QUOTED PASSAGE »
Differential diagnosis

  • Chronic alcoholic liver disease with hepato-renal syndrome

  • Hepatocellular carcinoma

  • Cardiac cirrhosis

  • AL of liver

Treatment

The long array of baffling results delayed us to reach a definitive diagnosis and the patient was maintained on propranolol, spironolactone and intermittent therapeutic drainage of ascitic fluid. As the patient could not afford bone marrow stem cell transplant, Bortezomib-based induction chemotherapy was advised from haemato-oncology department. The patient refused chemotherapy.

Outcome and follow-up

Within hospital stay the general condition of the patient worsened. Despite supportive management his deteriorating renal and liver function went unabated. The patient could afford neither definitive chemotherapy nor dialysis and subsequently the patient was lost to follow-up.

PROVIDED INFORMATION »
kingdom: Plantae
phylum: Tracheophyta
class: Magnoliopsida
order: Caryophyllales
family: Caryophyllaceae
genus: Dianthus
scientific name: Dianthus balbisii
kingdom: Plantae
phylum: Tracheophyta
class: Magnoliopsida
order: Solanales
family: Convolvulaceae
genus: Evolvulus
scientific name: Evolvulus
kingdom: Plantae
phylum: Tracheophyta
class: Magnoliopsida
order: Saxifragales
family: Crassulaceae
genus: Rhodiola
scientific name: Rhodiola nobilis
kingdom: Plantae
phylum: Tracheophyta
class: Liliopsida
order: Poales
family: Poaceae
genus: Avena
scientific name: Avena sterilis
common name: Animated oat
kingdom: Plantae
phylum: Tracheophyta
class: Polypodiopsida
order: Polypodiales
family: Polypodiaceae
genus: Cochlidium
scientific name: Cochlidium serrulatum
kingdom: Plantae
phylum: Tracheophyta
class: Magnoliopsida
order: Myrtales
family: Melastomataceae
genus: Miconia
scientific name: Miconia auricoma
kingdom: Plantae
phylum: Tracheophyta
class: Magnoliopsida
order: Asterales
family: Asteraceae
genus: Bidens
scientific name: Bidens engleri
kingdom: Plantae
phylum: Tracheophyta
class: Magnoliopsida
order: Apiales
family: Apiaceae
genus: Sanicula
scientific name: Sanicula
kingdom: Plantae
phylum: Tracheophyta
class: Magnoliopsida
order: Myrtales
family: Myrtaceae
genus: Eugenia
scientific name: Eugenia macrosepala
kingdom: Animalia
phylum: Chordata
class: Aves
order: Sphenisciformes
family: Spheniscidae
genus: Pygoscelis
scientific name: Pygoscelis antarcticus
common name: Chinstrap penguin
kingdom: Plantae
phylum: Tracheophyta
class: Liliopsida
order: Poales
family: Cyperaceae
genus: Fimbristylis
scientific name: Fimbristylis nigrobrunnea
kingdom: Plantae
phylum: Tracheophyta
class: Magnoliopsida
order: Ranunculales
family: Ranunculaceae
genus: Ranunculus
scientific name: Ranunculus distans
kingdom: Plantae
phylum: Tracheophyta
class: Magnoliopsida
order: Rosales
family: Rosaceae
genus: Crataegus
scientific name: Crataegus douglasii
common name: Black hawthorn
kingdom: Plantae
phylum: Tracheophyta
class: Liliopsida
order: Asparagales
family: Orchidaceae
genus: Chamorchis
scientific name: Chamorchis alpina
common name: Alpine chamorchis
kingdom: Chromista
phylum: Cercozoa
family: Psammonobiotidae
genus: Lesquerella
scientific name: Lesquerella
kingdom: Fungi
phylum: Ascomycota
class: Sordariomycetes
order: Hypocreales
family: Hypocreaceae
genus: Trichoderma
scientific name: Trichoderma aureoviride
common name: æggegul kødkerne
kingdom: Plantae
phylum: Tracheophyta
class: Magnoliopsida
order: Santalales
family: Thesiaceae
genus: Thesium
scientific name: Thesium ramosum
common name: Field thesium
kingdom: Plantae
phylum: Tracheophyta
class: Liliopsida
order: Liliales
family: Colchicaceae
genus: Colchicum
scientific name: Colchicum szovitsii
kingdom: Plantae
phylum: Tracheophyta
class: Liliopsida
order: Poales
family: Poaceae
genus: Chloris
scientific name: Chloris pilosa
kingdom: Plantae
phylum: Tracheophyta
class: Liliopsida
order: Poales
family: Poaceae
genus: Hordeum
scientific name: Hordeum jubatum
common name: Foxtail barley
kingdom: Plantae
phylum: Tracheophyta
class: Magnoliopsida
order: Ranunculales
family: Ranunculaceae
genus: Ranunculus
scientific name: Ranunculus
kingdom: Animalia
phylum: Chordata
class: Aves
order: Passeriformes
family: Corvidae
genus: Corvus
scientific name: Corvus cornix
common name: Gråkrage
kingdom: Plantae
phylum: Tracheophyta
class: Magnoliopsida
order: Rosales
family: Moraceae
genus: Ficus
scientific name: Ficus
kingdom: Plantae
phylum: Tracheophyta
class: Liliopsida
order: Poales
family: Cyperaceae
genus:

PARTS OF THE EXERCISE »
• A. List every condition named under the "Differential diagnosis" heading in the case report above.
• B. In the case report above, retype the part that opens with the words containing "Within hospital stay" and closes with "lost to follow-up.".

OUTPUTS BY TASK »
• A.
- Chronic alcoholic liver disease with hepato-renal syndrome
- Hepatocellular carcinoma
- Cardiac cirrhosis
- AL of liver

• B.
Within hospital stay the general condition of the patient worsened. Despite supportive management his deteriorating renal and liver function went unabated. The patient could afford neither definitive chemotherapy nor dialysis and subsequently the patient was lost to follow-up.